Data records:
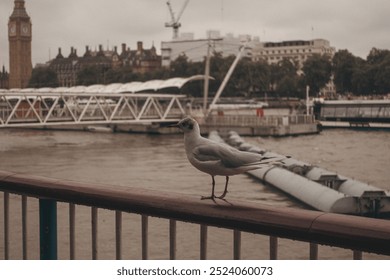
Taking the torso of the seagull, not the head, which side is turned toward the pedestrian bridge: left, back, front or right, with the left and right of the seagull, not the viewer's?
right

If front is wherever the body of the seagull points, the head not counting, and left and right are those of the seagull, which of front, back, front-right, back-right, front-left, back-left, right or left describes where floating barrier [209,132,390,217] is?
right

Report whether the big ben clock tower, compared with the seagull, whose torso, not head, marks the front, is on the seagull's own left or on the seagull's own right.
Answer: on the seagull's own right

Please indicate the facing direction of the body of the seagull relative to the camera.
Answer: to the viewer's left

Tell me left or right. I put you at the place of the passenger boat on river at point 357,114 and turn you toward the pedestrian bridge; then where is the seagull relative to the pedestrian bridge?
left
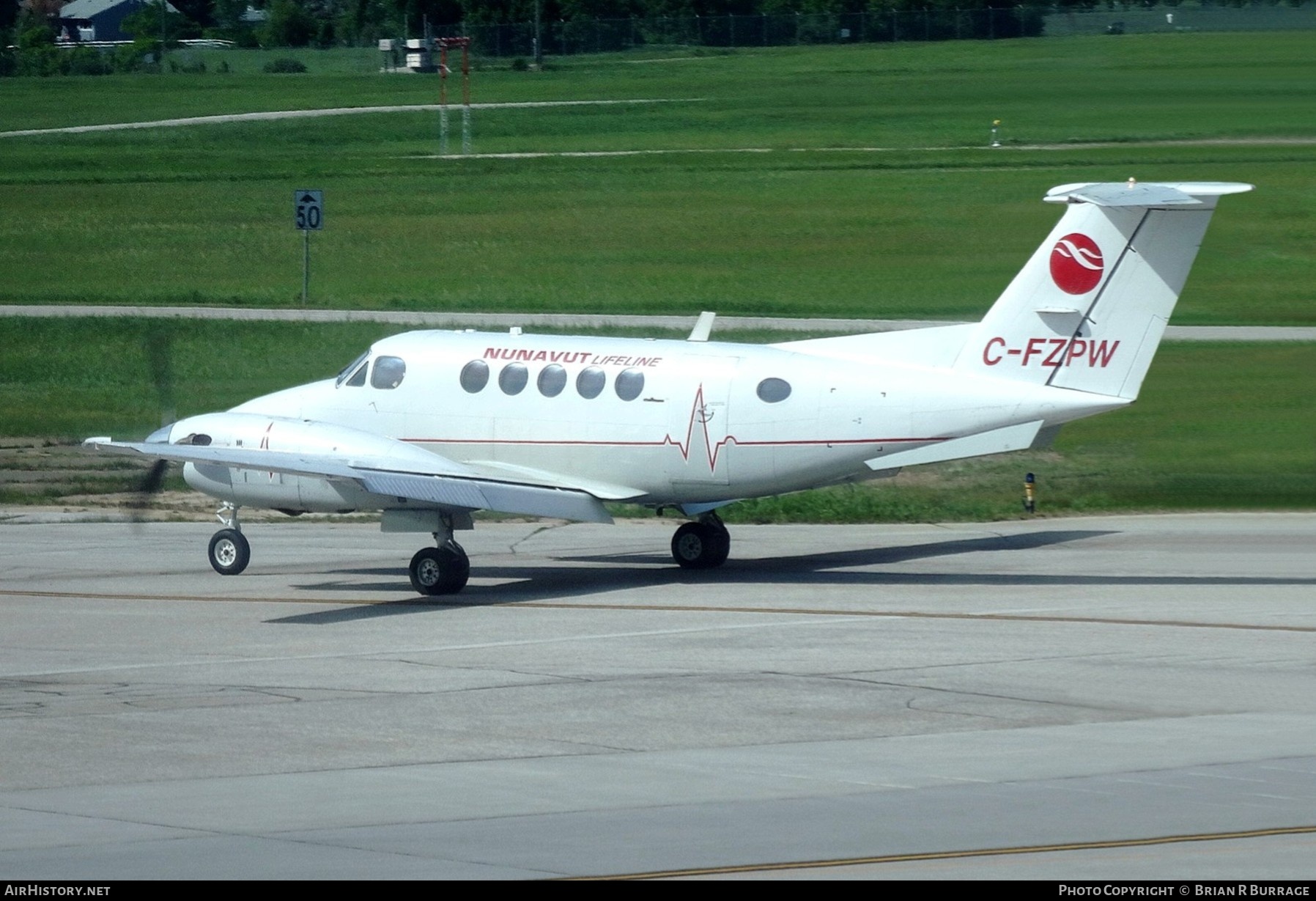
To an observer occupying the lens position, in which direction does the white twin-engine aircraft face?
facing away from the viewer and to the left of the viewer
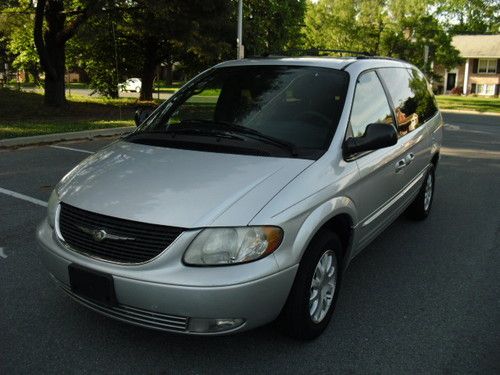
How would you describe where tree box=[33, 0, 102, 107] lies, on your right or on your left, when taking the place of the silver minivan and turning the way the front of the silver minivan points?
on your right

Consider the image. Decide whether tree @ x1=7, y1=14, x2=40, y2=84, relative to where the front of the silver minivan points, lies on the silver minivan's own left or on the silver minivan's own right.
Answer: on the silver minivan's own right

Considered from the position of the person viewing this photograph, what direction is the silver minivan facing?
facing the viewer and to the left of the viewer
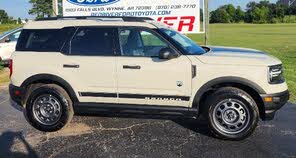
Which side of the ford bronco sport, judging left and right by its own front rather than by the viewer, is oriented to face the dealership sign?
left

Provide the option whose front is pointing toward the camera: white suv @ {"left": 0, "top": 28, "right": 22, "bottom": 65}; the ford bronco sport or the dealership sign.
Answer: the dealership sign

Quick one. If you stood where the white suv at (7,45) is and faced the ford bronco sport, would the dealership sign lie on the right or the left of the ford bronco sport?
left

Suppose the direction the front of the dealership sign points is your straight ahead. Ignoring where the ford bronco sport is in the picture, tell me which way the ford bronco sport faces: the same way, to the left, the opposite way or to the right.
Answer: to the left

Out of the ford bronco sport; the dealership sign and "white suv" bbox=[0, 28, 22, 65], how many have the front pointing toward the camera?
1

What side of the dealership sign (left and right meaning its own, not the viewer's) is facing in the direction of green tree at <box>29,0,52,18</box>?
back

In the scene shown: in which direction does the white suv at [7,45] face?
to the viewer's left

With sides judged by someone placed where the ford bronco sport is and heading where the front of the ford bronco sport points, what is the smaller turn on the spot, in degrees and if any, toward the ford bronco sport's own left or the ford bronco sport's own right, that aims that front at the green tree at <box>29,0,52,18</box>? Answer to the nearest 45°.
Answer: approximately 90° to the ford bronco sport's own left

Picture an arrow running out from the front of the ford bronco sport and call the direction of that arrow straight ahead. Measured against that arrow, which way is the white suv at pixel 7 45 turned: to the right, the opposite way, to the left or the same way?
the opposite way

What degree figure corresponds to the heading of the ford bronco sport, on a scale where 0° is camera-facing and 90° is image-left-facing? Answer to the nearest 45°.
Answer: approximately 270°

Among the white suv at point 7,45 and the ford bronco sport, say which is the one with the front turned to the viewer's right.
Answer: the ford bronco sport

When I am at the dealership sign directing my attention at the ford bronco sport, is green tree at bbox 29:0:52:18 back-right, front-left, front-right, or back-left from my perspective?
back-right

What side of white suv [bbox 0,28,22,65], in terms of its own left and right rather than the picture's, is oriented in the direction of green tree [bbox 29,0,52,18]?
right

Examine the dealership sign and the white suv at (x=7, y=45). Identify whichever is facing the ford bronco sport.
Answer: the dealership sign
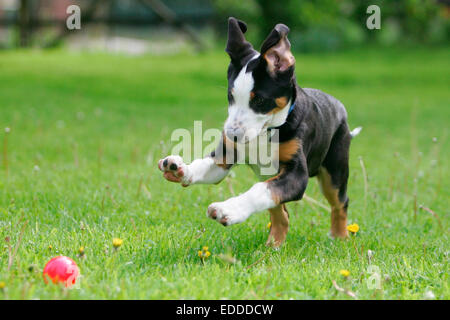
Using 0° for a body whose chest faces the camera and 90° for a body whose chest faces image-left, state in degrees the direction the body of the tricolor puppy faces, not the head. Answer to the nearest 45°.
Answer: approximately 45°

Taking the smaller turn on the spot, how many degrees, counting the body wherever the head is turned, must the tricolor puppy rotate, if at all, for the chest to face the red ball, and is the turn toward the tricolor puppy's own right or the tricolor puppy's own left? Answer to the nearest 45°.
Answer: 0° — it already faces it
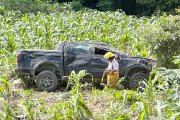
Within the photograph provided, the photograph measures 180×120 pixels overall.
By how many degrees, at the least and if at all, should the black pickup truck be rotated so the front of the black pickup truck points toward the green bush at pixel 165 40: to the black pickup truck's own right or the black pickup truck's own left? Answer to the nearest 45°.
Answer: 0° — it already faces it

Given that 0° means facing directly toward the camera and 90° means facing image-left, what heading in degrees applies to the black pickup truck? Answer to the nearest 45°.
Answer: approximately 270°
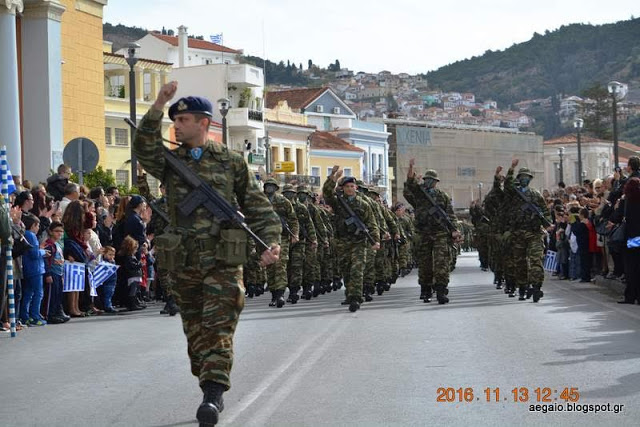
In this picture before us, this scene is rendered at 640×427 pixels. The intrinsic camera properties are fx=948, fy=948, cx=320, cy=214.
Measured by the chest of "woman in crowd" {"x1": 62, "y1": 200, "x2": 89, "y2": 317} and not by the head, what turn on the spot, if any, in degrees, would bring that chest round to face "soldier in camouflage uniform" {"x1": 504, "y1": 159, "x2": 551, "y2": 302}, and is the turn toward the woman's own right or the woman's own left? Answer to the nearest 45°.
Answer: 0° — they already face them

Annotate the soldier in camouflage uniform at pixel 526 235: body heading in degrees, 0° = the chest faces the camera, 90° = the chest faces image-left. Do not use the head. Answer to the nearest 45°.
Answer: approximately 0°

§ What needs to be done
Reproduce all of the records with each "pedestrian bridge" changed to "footbridge" and everything else left as it is. Omit the pictures from your answer.

§ Written answer
Taking the torso of the seagull, not the head, which side is turned toward the footbridge: left, back, front or right, with the left and right of the seagull, not the viewer's?
right

If front is wherever the body of the seagull points, the head not counting, and left and right are those of the seagull, which of front, back, front-right, back-right, front-left, back-left, right or left describes where floating barrier [209,132,390,217] is?
right

Report whether the big ben clock tower, compared with the seagull, whose torso, not head, marks the front, is on the seagull's own left or on the seagull's own right.
Answer: on the seagull's own right

Please indicate the facing direction of the body of the seagull relative to the camera.
Answer: to the viewer's left

Tell me left or right. I put you at the place of the passenger boat on river at point 357,114 and turn you toward the footbridge; then where is the seagull relative to the footbridge?
left
To an observer occupying the lens position, in which direction does the white twin-engine aircraft face?
facing away from the viewer and to the left of the viewer
How would you describe where tree box=[33, 0, 102, 107] lies, on your right or on your left, when taking the place of the silver minivan and turning the way the front of the silver minivan points?
on your right

Consider the image. Decide whether tree @ x1=7, y1=14, x2=40, y2=84, relative to where the front of the silver minivan points, lies on the silver minivan's own left or on the silver minivan's own right.
Answer: on the silver minivan's own right

Considered from the position of the person viewing this photograph, what direction is the silver minivan facing?
facing the viewer and to the left of the viewer
Which side of the ford bronco sport, judging left and right by its own front rather than by the viewer, is oriented to face the dealership sign?
left

Provide the option whose front is pointing toward the camera: white suv @ {"left": 0, "top": 28, "right": 22, "bottom": 65}; the ford bronco sport or the dealership sign.
Answer: the dealership sign

Quick one. If you stood where the white suv at (7,45) is and faced the ford bronco sport, would the dealership sign lie on the right or the left of the ford bronco sport?
left

Suppose the direction the front of the dealership sign points is your straight ahead. Ignoring where the ford bronco sport is in the picture, tell me which way the ford bronco sport faces: the same way, to the left, the opposite way or to the right.
Answer: to the left

Out of the ford bronco sport; the dealership sign and "white suv" bbox=[0, 28, 22, 65], how many have the front pointing toward the camera?
1

What side of the dealership sign (left and right meaning its own, not the viewer's) is facing in the direction of green tree at <box>29,0,52,18</box>?
back

In the scene shown: in which direction does the white suv at [7,45] face?
to the viewer's left

With sides judged by someone placed where the ford bronco sport is and heading where the front of the ford bronco sport points, what is the smaller turn on the spot, in degrees and if any, toward the ford bronco sport's own left or the ford bronco sport's own right, that aims that front at the green tree at <box>29,0,52,18</box>? Answer to the nearest 45°.
Answer: approximately 90° to the ford bronco sport's own left

Picture an arrow running out from the front of the ford bronco sport and call the direction of that arrow straight ahead. Measured against that arrow, which way is the white suv at pixel 7 45 turned: to the right, the opposite way, to the left or the same way?
the opposite way

What degree figure corresponds to the heading of the ford bronco sport, on a scale where 0° is camera-facing and 90° is image-left-facing? Answer to the nearest 45°.
Answer: approximately 270°

Among the white suv at point 7,45 and the ford bronco sport, say which is the one with the front turned to the viewer's right.
Answer: the ford bronco sport

When I am at the dealership sign directing my attention at the ford bronco sport, is green tree at bbox 29:0:52:18 back-right, front-left, front-right, or back-left from my perspective?
back-right

What side of white suv [bbox 0,28,22,65], in terms of its own left and right rather than the picture's, is oriented in the direction of green tree [bbox 29,0,52,18]?
right

Examine the dealership sign and the white suv at (x=7, y=45). Identify whichever is facing the ford bronco sport.
Answer: the dealership sign
Using 0° for a body whose chest faces the camera and 90° for a body whose chest faces image-left, state in degrees the direction the body of the tricolor puppy faces, not the head. Answer to the nearest 45°.
Answer: approximately 45°

Taking the smaller turn on the spot, how many degrees, counting the body wherever the head is turned, must the tricolor puppy rotate, if at all, for the chest to face the red ball, and is the turn toward the tricolor puppy's own right or the tricolor puppy's own left? Answer to the nearest 45°.
Answer: 0° — it already faces it
Within the photograph provided, the photograph measures 180×120 pixels overall.
By how many degrees, at the least and if at all, should the black pickup truck be rotated so the front of the black pickup truck points toward the green bush at pixel 165 40: to the black pickup truck's own right or the black pickup truck's own left? Answer to the nearest 45°.
Answer: 0° — it already faces it

Given that 0° means facing directly toward the camera and 90° means facing image-left, what heading in degrees applies to the black pickup truck? Answer to the nearest 45°.
Answer: approximately 270°
In this picture before us, this scene is rendered at 640×427 pixels. The intrinsic camera properties are fx=948, fy=948, cx=320, cy=214.
Measured by the chest of "woman in crowd" {"x1": 62, "y1": 200, "x2": 89, "y2": 317} and not by the head, what turn on the spot, if any, in degrees, would bring that chest round to face "soldier in camouflage uniform" {"x1": 504, "y1": 159, "x2": 551, "y2": 302}, and is the turn toward the woman's own right or the woman's own left? Answer to the nearest 45°.
Answer: 0° — they already face them

Annotate the soldier in camouflage uniform at pixel 526 235: body heading in degrees, 0° = the chest faces the camera, 90° = the chest faces image-left. Do not use the head. Answer to the nearest 45°.
Answer: approximately 0°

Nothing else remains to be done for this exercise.